▸ PROBLEM DETAILS
What's needed: every entry, printed exactly, minus the images.

▸ Named joint coordinates

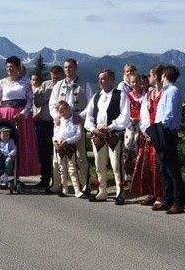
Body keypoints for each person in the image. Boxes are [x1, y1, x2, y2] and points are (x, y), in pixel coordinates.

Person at [84, 69, 131, 204]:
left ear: (111, 80)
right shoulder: (96, 96)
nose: (99, 81)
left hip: (113, 135)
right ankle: (102, 191)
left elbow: (124, 116)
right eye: (99, 78)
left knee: (116, 165)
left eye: (103, 78)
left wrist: (110, 127)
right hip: (98, 135)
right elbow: (89, 116)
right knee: (99, 165)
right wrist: (93, 128)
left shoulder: (121, 95)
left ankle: (120, 192)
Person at [48, 59, 93, 193]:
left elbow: (90, 104)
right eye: (66, 67)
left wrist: (82, 115)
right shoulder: (58, 85)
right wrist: (55, 116)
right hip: (61, 125)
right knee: (57, 157)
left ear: (76, 68)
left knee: (80, 156)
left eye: (70, 67)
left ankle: (85, 185)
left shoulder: (85, 84)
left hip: (76, 124)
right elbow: (52, 104)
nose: (68, 69)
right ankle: (57, 185)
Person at [0, 56, 40, 176]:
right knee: (6, 141)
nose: (9, 69)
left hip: (21, 117)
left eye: (12, 67)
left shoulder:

▸ OUTPUT FOR THIS EXERCISE
Body keypoints for each person in the image. Boxes are [x1, y1, x2, y2] and points are (x, y), in pixel coordinates.

Person at [84, 69, 131, 204]:
left ear: (111, 80)
right shoulder: (96, 96)
nose: (99, 81)
left hip: (113, 135)
right ankle: (102, 191)
left elbow: (124, 116)
right eye: (99, 78)
left knee: (116, 165)
left eye: (103, 78)
left wrist: (110, 127)
right hip: (98, 135)
right elbow: (89, 116)
right knee: (99, 165)
right wrist: (93, 128)
left shoulder: (121, 95)
left ankle: (120, 192)
Person at [48, 59, 93, 193]:
left elbow: (90, 104)
right eye: (66, 67)
left wrist: (82, 115)
right shoulder: (58, 85)
right wrist: (55, 116)
right hip: (61, 125)
right knee: (57, 157)
left ear: (76, 68)
left knee: (80, 156)
left eye: (70, 67)
left ankle: (85, 185)
left shoulder: (85, 84)
left hip: (76, 124)
right elbow: (52, 104)
nose: (68, 69)
right ankle: (57, 185)
Person at [0, 56, 40, 176]:
right knee: (6, 141)
nose: (9, 69)
left hip: (21, 117)
left eye: (12, 67)
left shoulder:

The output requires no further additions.